The brave, capable hero teaches the quivering, cowardly farmers how to fight those nasty banditos that keep takin their wimmins.
Have you done this in a campaign? How did you handle it? How WOULD you handle it?
Is it even doable in a rush? Or is the idea laughably implausible?
I saw it done in a FR 3.5 game. The PC's were building a fortress and wanted to raise an modest army to go along with it (since bandits were a regular problem in the area). Rather than hire mercs, they decided to raise an army locally.

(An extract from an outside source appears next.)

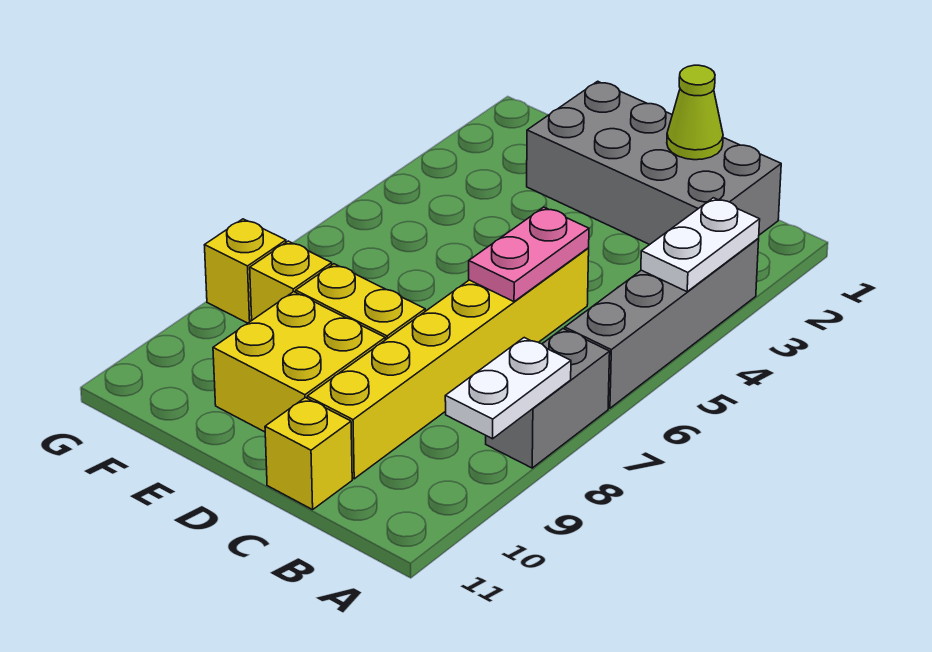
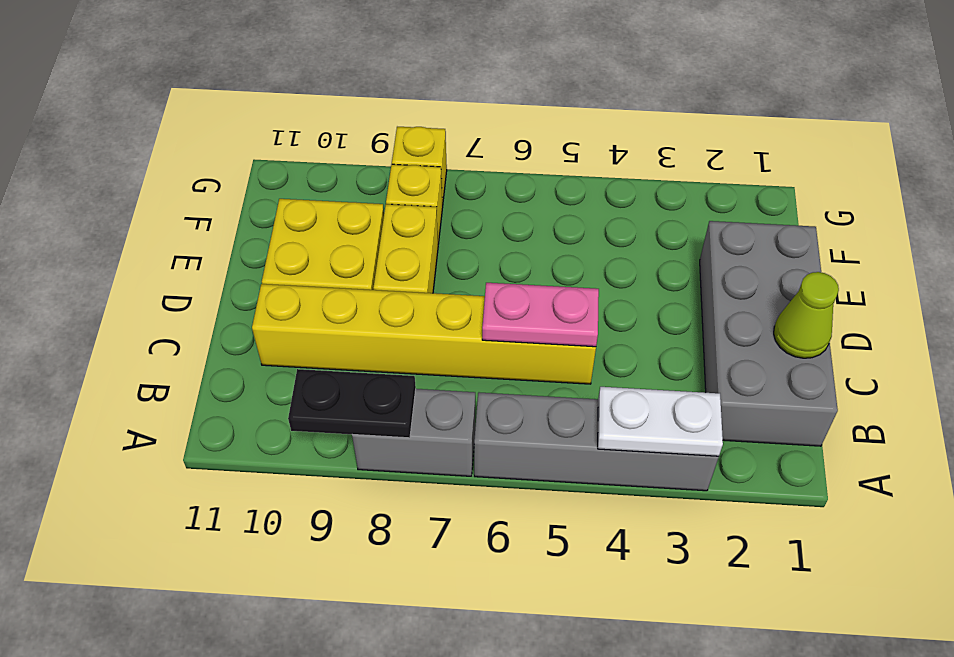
white 1x2 plate [445,338,571,439] -> black 1x2 plate [288,369,416,438]
yellow 1x1 brick [265,398,352,510] -> none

They recruited a couple hundred of the healthy adults and gave them weapons/armor they had salvaged from various defeated foes. So, each one got a suit of orc-grade chain mail, a rusty shortsword and club issued to them (while the forge at the new Keep was working on churning out more professional arms) and practiced with those weapons, and there were enough crossbows and polearms to let them all train on various weapons. They got a couple basic riding lessons on a few horses they had, some basic orientation in military bearing and first aid and tactics. They trained every day for a couple of months. It was narrated to the players like it was a "training montage" out of a movie or TV show (the players said they wanted to raise an army, and their characters would know more about it than them).
I basically took my experience from Basic Combat Training in the Army and my experience with the National Guard, and combined that with what D&D warfare is to get a simplified D&D "basic warrior training" and a local militia.
As for mechanics, they changed in class from Commoner 1's to Warrior 1's. Each peasant soldier had a suit of chain mail (the orc suits cleaned up and repaired a little), a shortsword and either a club (for those assigned militia/town guard duty, as a sort of patrolman's billyclub) or a crossbow (for those on patrol, to shoot at bandits).
Only a fairly small number of militiamen were on duty at any one time, a couple of 10-man patrols (with a PC sometimes leading them, so a few solo adventures of the PC and 10 NPC soldiers against some bandits), a dozen or so on duty at the keep & village as town/keep guards.
Each soldier got a tiny pittance of money, they weren't in it for the money, but was provided with shelter and food, and the benefits of greatly eliminating bandit raids on the trails meant merchants were more willing to come to town, increasing trade and making the militiamen richer because of their civilian livelihoods were better.